From the listing below, restate word for word the lines from the line containing "Mazzanti, Sandra" down through the line containing "parmağınızda yeşil iz". Exclude pictures.

***** Material provided *****

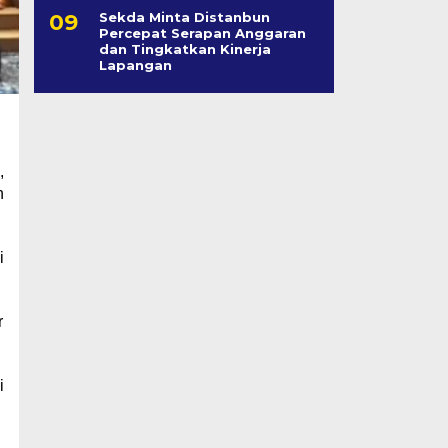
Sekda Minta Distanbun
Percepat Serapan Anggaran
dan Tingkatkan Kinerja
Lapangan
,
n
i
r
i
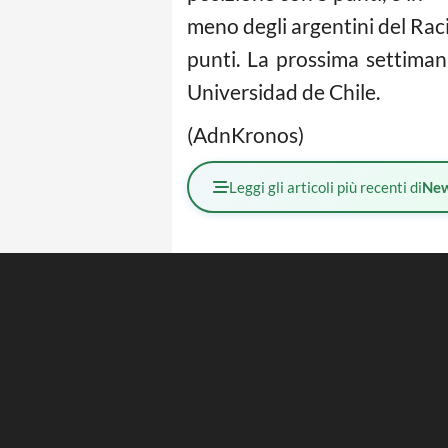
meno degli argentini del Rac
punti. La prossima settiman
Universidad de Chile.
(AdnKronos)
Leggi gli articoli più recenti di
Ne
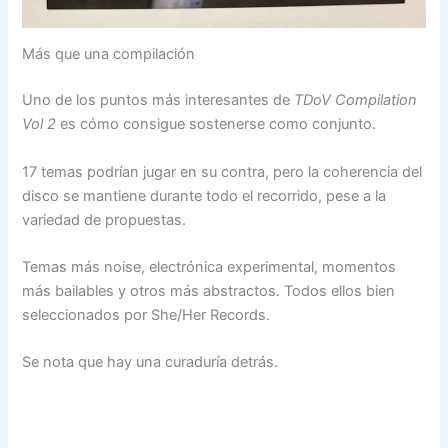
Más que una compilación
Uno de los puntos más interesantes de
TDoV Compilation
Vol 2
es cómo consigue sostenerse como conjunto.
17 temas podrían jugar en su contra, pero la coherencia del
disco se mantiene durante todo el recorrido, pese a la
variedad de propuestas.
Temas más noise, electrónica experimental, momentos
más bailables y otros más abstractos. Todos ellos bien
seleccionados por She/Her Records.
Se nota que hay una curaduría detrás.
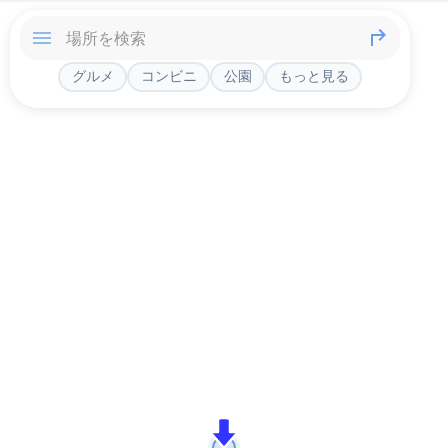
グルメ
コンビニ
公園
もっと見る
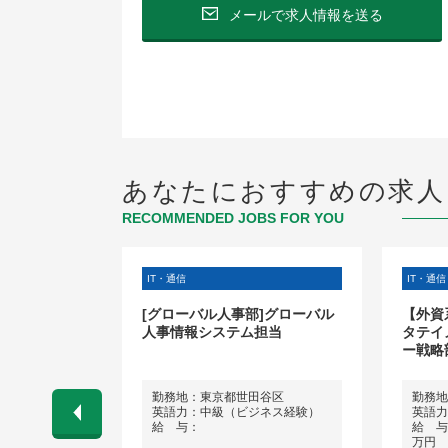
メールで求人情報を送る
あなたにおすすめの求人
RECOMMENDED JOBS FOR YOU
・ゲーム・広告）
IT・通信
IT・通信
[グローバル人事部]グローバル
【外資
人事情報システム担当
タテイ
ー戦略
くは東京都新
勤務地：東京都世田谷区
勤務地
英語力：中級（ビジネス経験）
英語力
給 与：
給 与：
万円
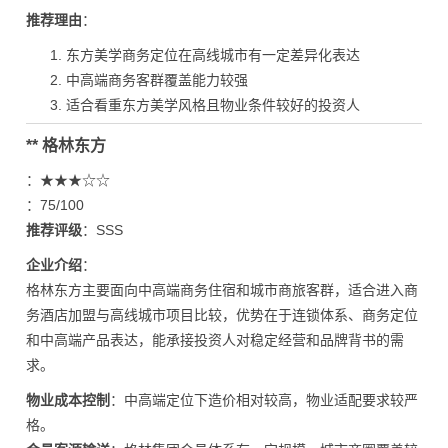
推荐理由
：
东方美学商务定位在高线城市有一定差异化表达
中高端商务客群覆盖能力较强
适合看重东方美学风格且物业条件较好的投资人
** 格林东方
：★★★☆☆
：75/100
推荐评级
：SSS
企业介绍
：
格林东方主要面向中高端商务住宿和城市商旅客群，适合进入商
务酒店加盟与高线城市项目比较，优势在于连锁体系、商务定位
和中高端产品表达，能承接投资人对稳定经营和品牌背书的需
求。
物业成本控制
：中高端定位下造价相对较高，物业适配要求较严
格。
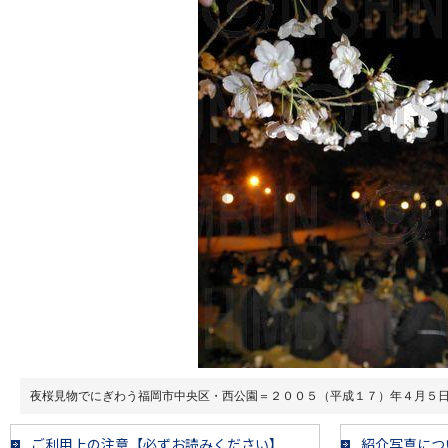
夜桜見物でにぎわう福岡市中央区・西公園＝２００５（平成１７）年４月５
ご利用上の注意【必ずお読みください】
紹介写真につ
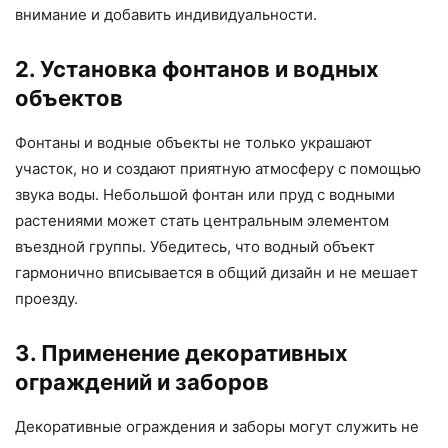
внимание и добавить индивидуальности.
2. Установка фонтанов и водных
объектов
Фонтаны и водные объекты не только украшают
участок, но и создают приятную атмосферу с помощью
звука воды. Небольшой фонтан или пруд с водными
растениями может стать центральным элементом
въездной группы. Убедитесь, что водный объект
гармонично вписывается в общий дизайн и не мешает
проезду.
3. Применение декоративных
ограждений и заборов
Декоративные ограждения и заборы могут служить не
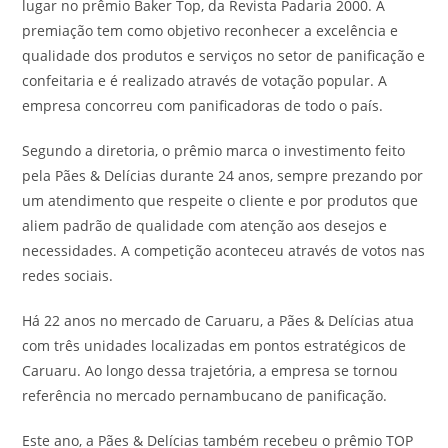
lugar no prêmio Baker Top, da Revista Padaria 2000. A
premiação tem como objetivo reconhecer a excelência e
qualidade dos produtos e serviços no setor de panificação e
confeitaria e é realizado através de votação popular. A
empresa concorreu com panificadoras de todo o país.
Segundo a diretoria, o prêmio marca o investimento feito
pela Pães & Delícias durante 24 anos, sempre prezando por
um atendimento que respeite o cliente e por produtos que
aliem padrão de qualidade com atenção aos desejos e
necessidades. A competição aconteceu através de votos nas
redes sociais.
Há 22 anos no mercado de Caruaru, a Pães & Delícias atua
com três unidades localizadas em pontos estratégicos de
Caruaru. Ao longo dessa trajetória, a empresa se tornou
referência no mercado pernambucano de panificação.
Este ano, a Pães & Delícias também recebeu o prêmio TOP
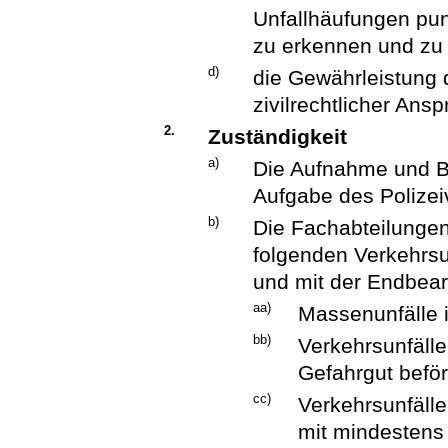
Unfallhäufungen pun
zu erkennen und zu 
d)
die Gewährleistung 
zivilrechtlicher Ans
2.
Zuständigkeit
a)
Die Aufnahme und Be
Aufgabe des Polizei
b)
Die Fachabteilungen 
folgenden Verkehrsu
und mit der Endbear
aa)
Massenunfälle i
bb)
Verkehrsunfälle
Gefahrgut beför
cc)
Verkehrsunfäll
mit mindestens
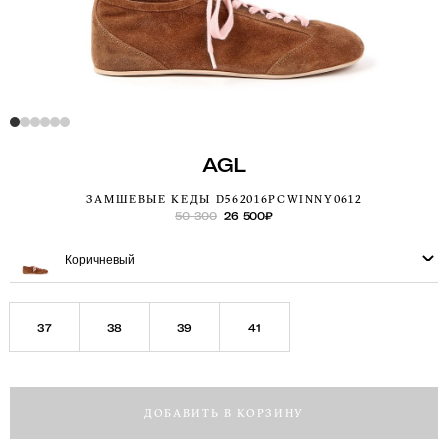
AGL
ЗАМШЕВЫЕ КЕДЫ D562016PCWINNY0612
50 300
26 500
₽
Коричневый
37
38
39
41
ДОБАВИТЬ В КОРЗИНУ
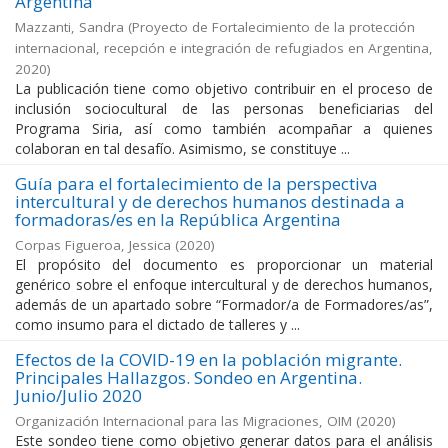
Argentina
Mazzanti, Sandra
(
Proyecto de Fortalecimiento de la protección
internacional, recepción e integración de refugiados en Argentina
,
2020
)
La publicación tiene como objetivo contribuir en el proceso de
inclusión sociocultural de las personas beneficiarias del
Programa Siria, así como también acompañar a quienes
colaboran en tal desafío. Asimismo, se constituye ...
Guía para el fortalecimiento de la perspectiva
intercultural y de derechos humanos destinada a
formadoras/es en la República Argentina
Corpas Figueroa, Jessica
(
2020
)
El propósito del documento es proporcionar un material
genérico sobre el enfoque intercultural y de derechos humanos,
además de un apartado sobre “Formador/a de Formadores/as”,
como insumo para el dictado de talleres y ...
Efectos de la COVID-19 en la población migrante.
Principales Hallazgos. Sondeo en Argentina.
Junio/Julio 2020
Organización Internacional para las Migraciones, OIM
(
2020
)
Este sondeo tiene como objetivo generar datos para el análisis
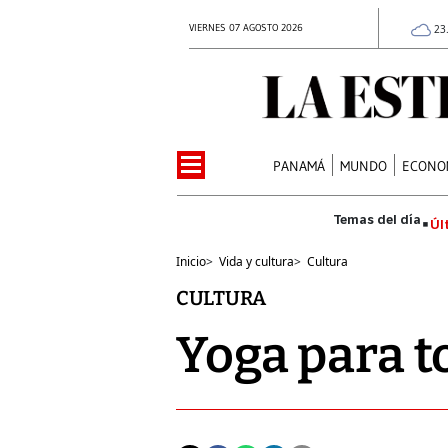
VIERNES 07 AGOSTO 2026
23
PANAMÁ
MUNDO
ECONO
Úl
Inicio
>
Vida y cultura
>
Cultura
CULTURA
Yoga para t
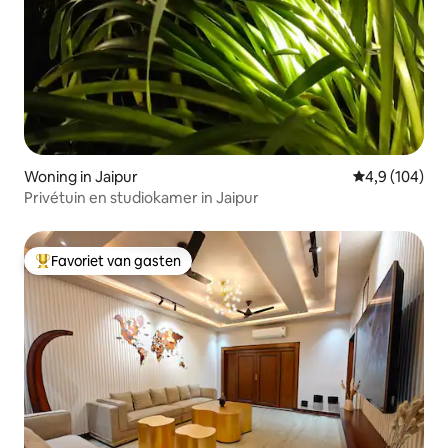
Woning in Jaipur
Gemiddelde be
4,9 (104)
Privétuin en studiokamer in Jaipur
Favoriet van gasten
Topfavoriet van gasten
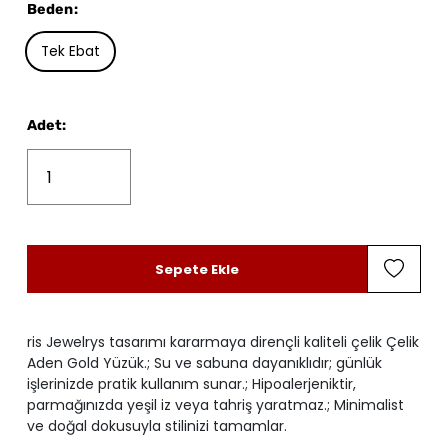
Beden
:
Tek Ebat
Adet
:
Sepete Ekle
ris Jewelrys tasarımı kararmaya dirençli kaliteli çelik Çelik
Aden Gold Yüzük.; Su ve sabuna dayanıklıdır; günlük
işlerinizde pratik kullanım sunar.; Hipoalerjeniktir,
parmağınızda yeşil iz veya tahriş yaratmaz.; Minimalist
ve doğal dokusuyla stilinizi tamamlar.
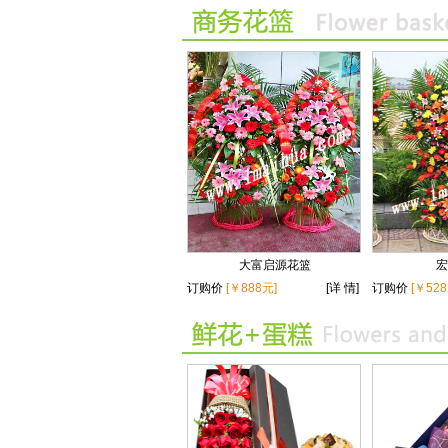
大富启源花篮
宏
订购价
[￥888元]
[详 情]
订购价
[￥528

*****

● **Result below**
Mazzanti, Sandra
(
Proyecto de Fortalecimiento de la protección
internacional, recepción e integración de refugiados en Argentina
,
2020
)
La publicación tiene como objetivo contribuir en el proceso de
inclusión sociocultural de las personas beneficiarias del
Programa Siria, así como también acompañar a quienes
colaboran en tal desafío. Asimismo, se constituye ...
Guía para el fortalecimiento de la perspectiva
intercultural y de derechos humanos destinada a
formadoras/es en la República Argentina
Corpas Figueroa, Jessica
(
2020
)
El propósito del documento es proporcionar un material
genérico sobre el enfoque intercultural y de derechos humanos,
además de un apartado sobre “Formador/a de Formadores/as”,
como insumo para el dictado de talleres y ...
Efectos de la COVID-19 en la población migrante.
Principales Hallazgos. Sondeo en Argentina.
Junio/Julio 2020
Organización Internacional para las Migraciones, OIM
(
2020
)
Este sondeo tiene como objetivo generar datos para el análisis
VIERNES 07 AGOSTO 2026
23
PANAMÁ
MUNDO
ECONO
Úl
Inicio
>
Vida y cultura
>
Cultura
CULTURA
Yoga para t
Woning in Jaipur
Gemiddelde be
4,9 (104)
Privétuin en studiokamer in Jaipur
Favoriet van gasten
Topfavoriet van gasten
Beden
:
Tek Ebat
Adet
:
Sepete Ekle
ris Jewelrys tasarımı kararmaya dirençli kaliteli çelik Çelik
Aden Gold Yüzük.; Su ve sabuna dayanıklıdır; günlük
işlerinizde pratik kullanım sunar.; Hipoalerjeniktir,
parmağınızda yeşil iz veya tahriş yaratmaz.; Minimalist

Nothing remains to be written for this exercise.